The cornerstone of any scientific investigation is the formulating and asking of questions. Indeed, being permitted to ask and formulate research questions lies at the heart of scientific enquiry and is often the first step in new knowledge acquisition. What makes a good scientific question is that it can be answered by direct observations, following an established scientific approach.

Scientists, researchers and medical professionals must be able to formulate their own research questions, even if this means challenging official guidelines, narratives or policies.

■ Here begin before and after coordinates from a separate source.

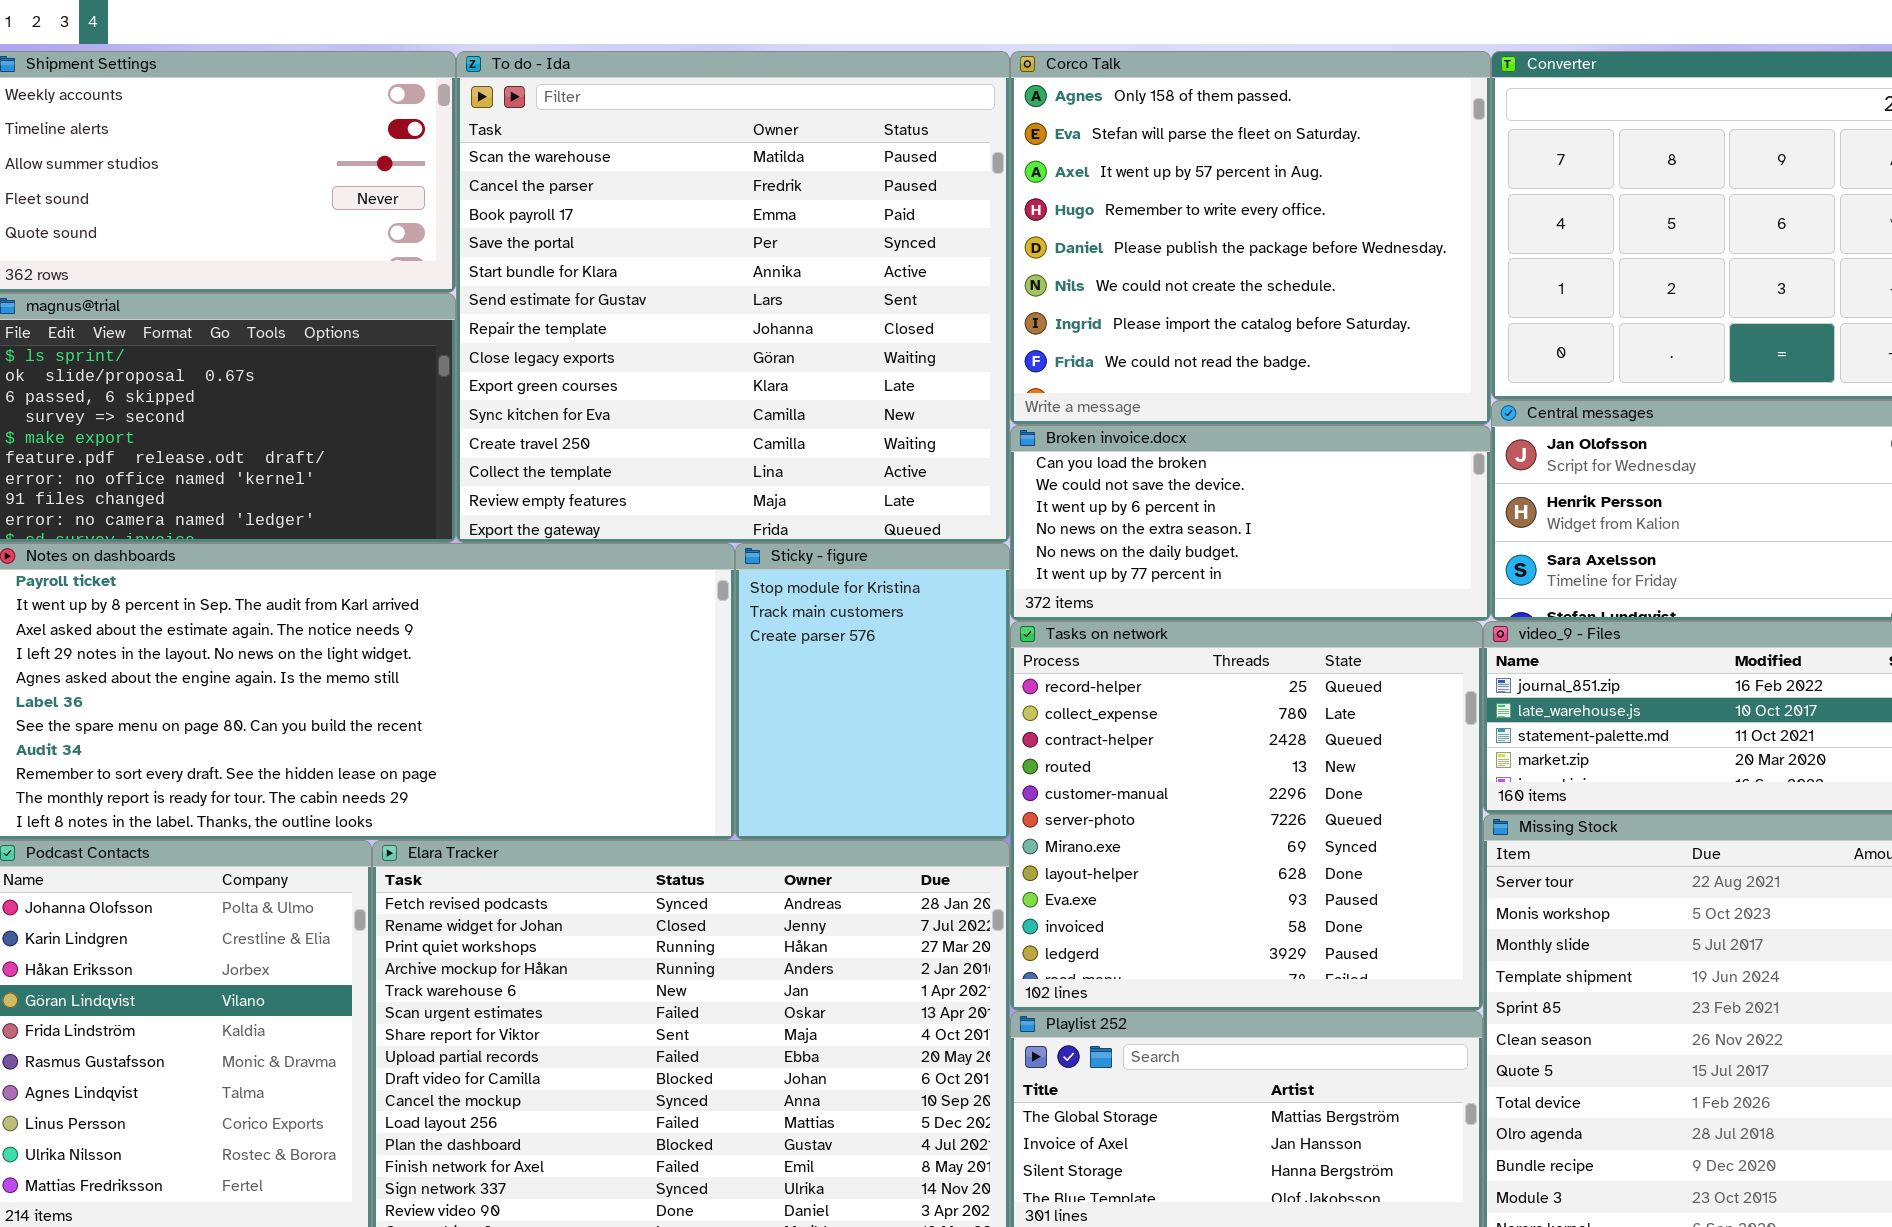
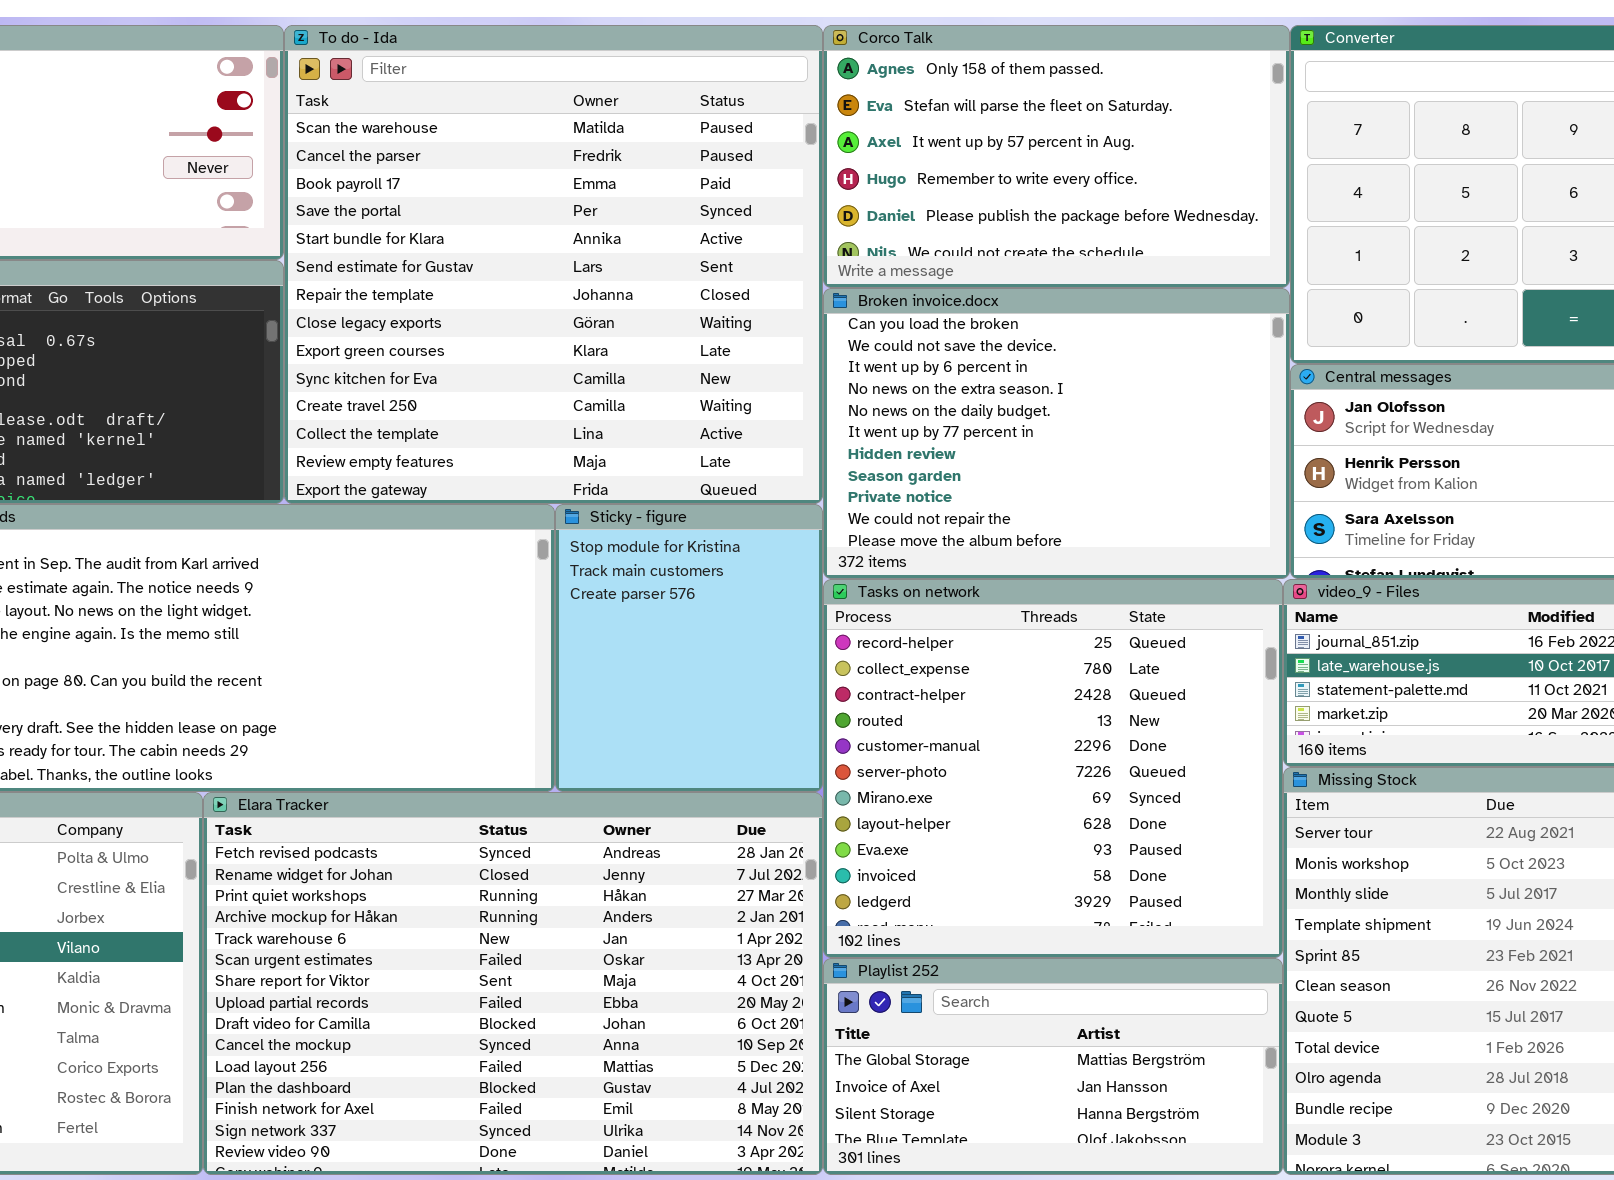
Corco Talk: [1010,51,1491,425] -> [823,25,1290,288], resized
Broken invoice.docx: [1010,425,1491,621] -> [823,288,1290,579], resized

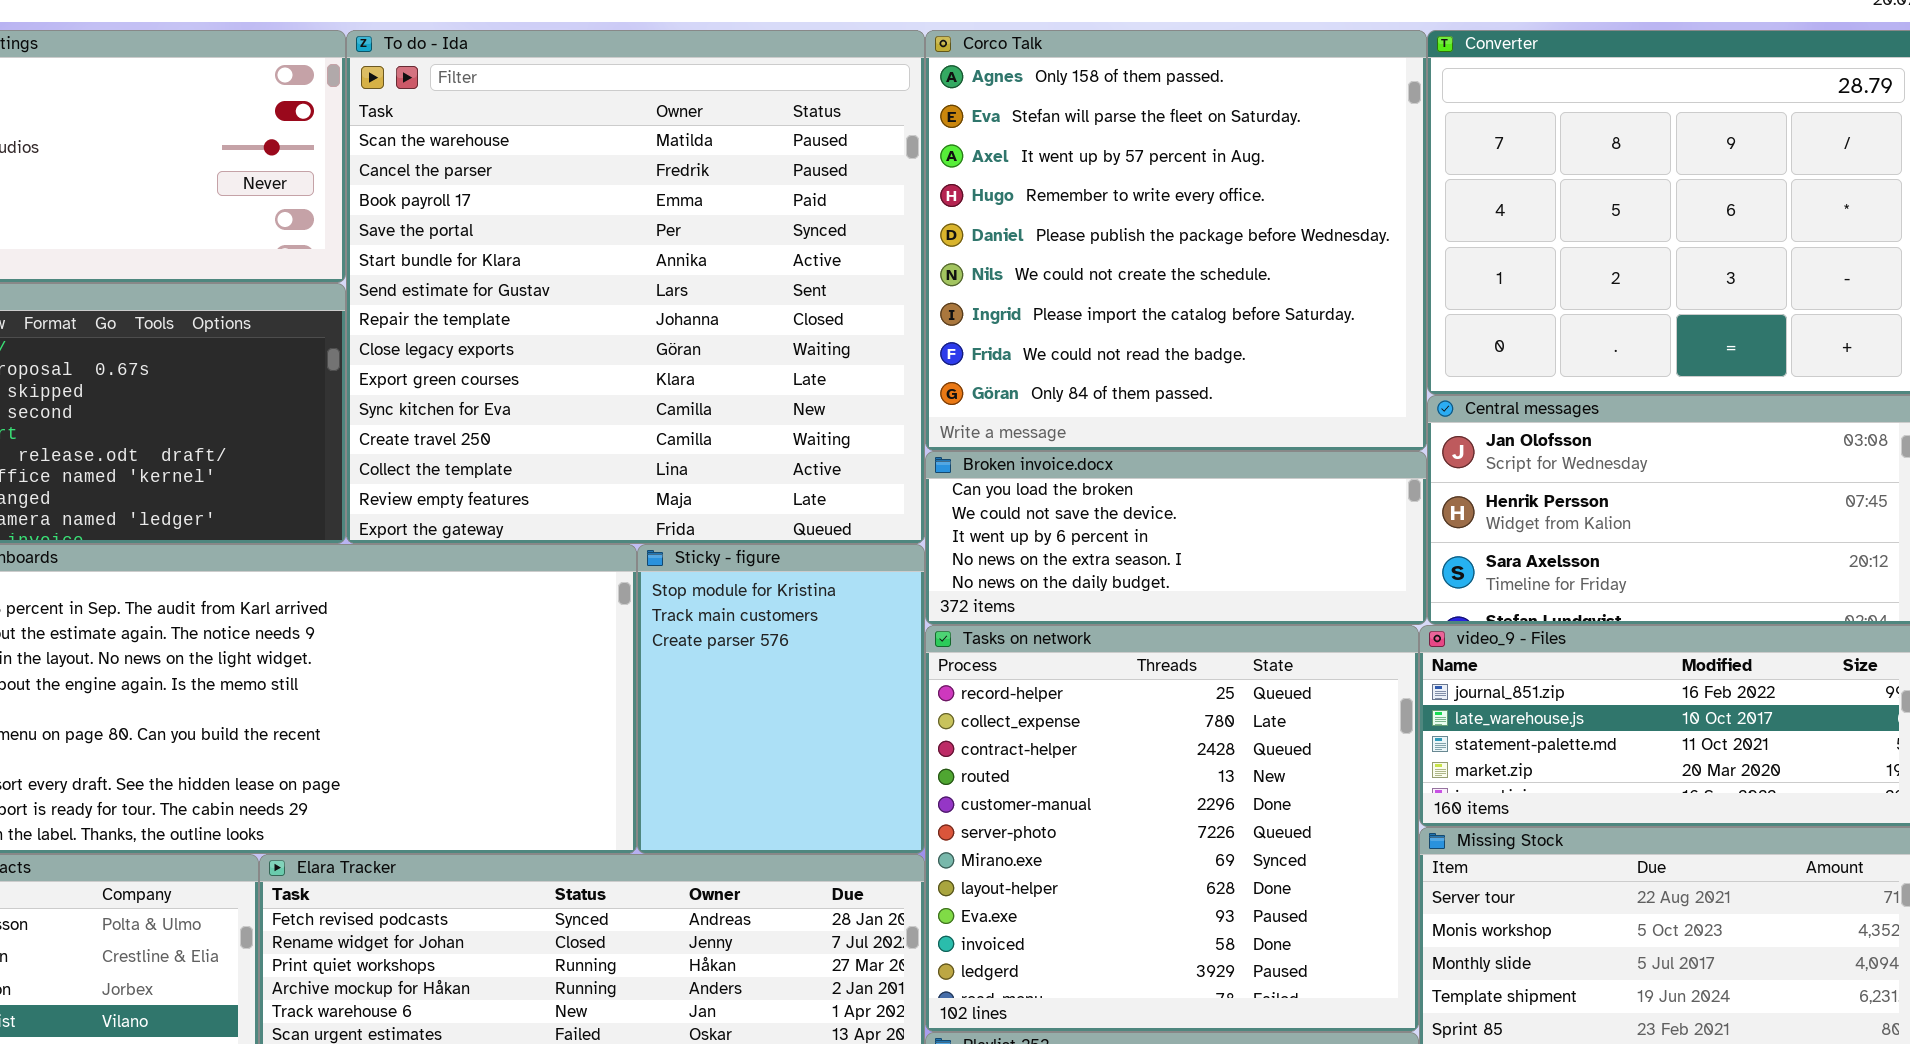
Corco Talk: [823,25,1290,288] -> [925,30,1427,451], resized
Broken invoice.docx: [823,288,1290,579] -> [925,451,1427,625], resized

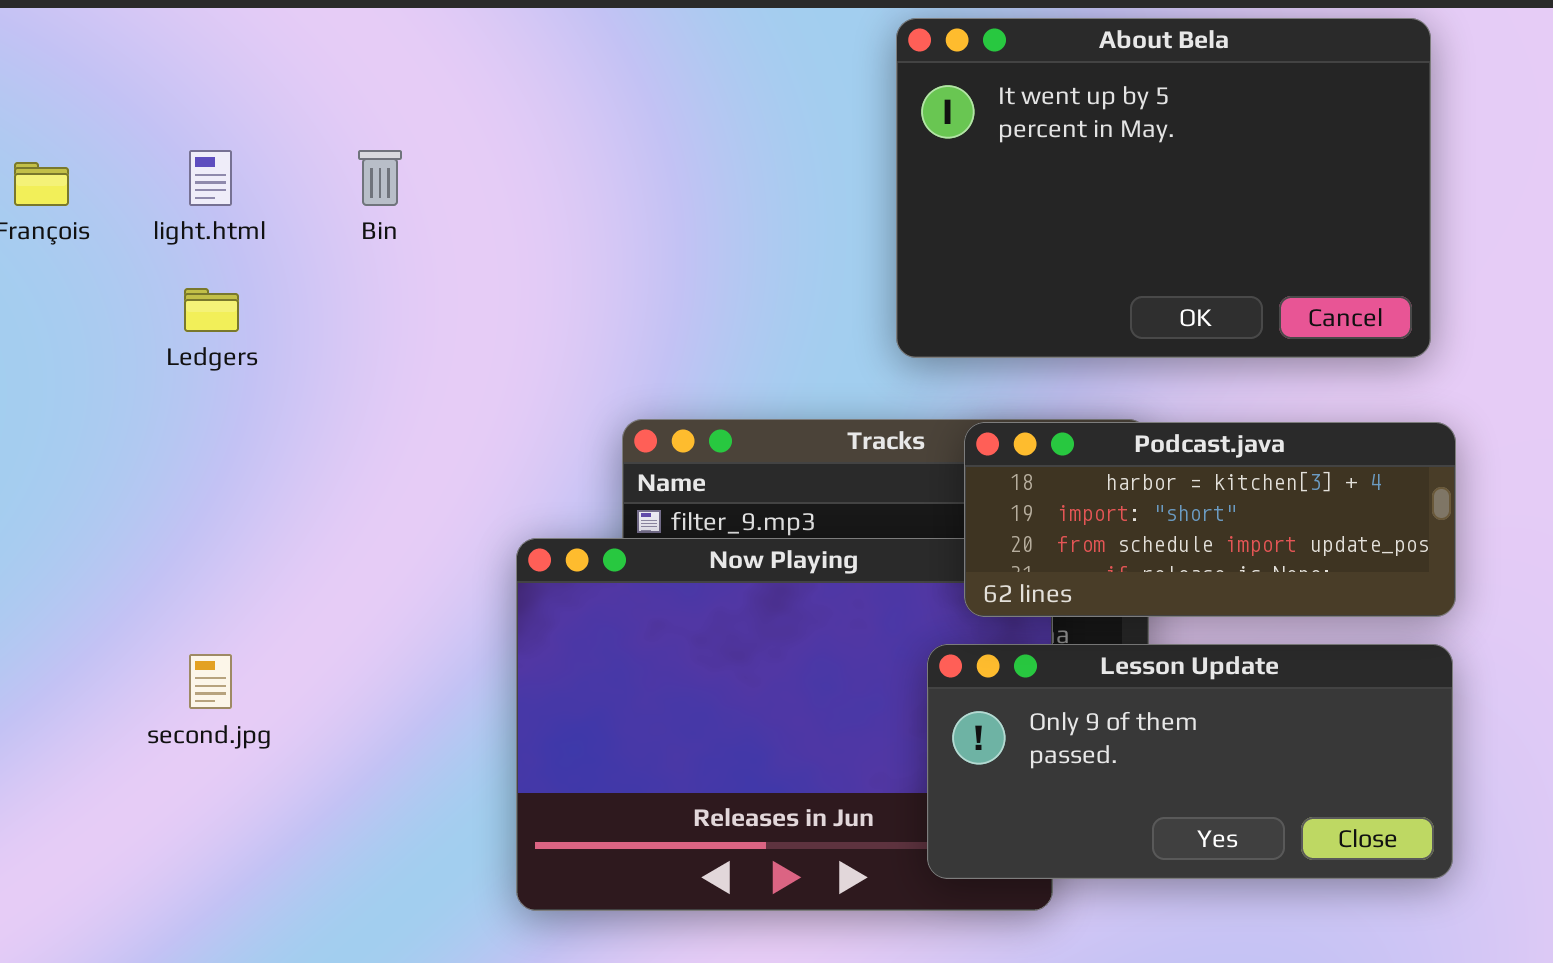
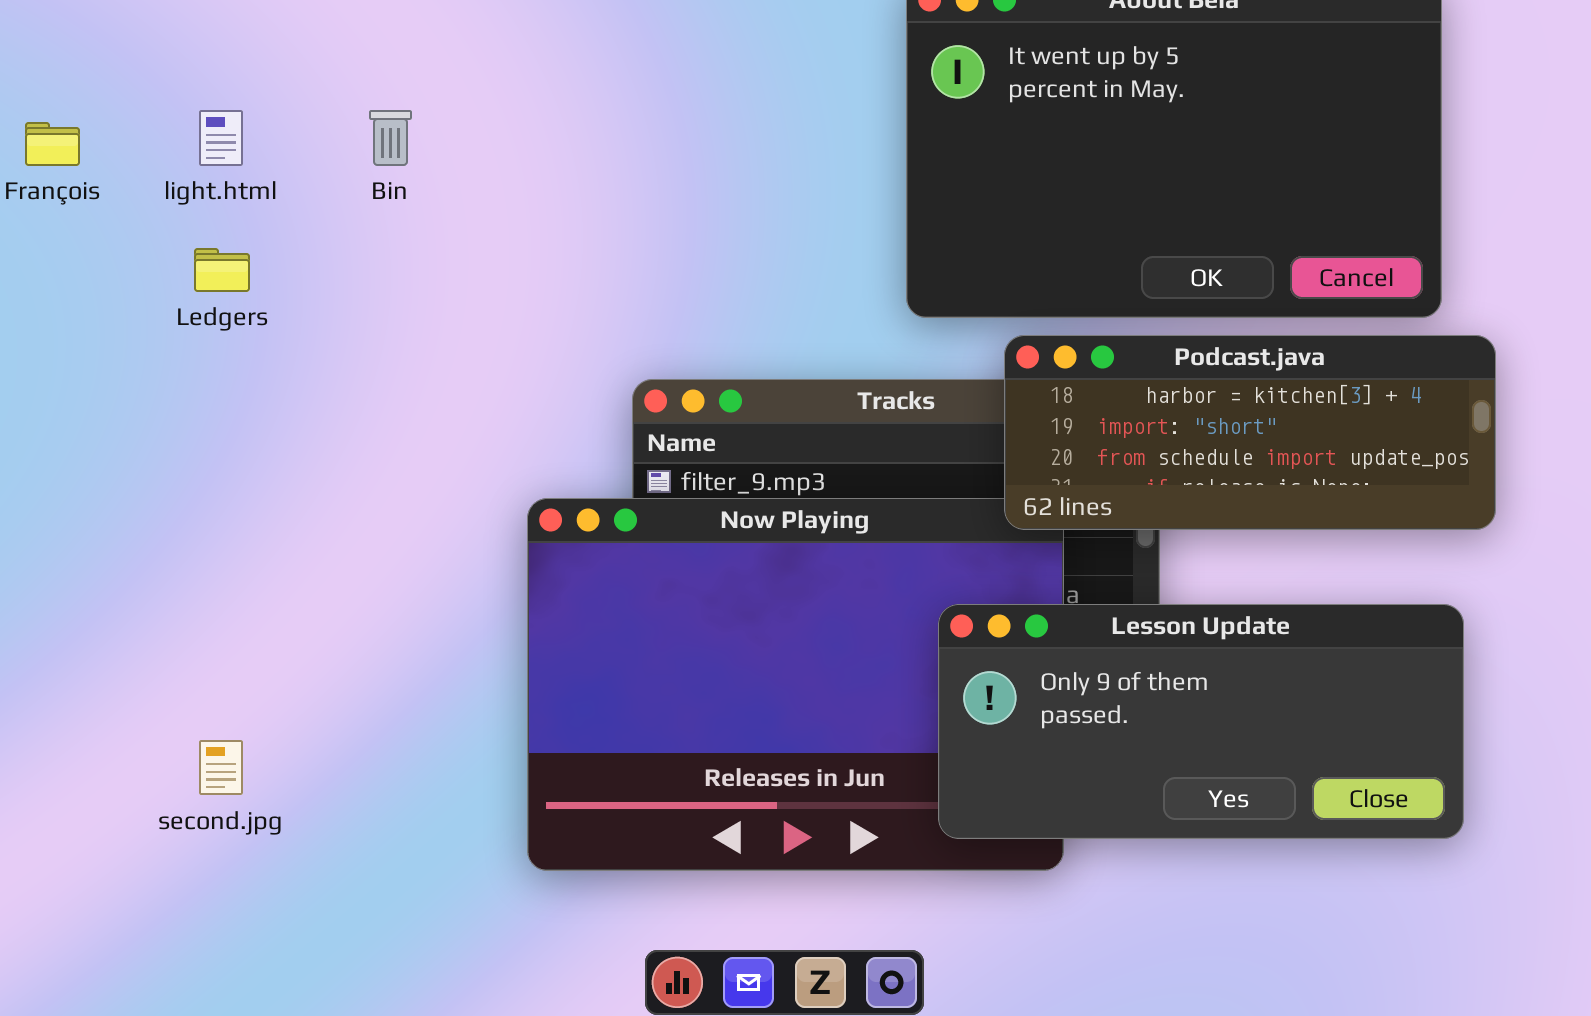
Podcast.java: [964,422,1456,617] -> [1004,335,1496,530], moved
second.jpg: [189,654,232,709] -> [199,740,243,795], moved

However, over the past 18 months, persons questioning the established COVID-19 narrative, or the advice given by governments, have often been silenced and sometimes vilified, not for suggesting people ignore government advice but for daring to question the very existence of the science upon which this advice is based. Take, for example, the current issues surrounding the wearing of face masks and that of COVID-19 vaccination side effects. A quick literature search on the medical database Medline for the evidence on the use of face masks and their effectiveness at preventing viral spread reveals (literally) hundreds of papers. Some of these research papers claim that face masks are ineffective at preventing the spread of a virus. Others claim that wearing face masks does help prevent the spread of infection. Yet others suggest that in terms of preventing viral infection spread, it depends on the type of face mask worn. Indeed, it appears that there is a difference between a face mask, a medical-grade face mask and a (mere) face covering. The point, here, is that there is a clear need to ask the questions: ‘do face masks work?’ and ‘if so, what type of mask is most effective?’ Merely asking these questions should not be seen as a challenge to the official advice; however, when governments are instructing their citizens to wear masks/face coverings, surely it is reasonable to ask: upon what science are these instructions based? What does the science say or prove regarding the wearing of a face mask or covering regarding preventing the spread of COVID-19? Science isn't static, knowledge isn't generated or created and then left unchecked or unchallenged; the constant questioning and challenging of established ‘facts’ is what moves science forward. Science is dynamic and fluid—continuous questioning is what keeps it so.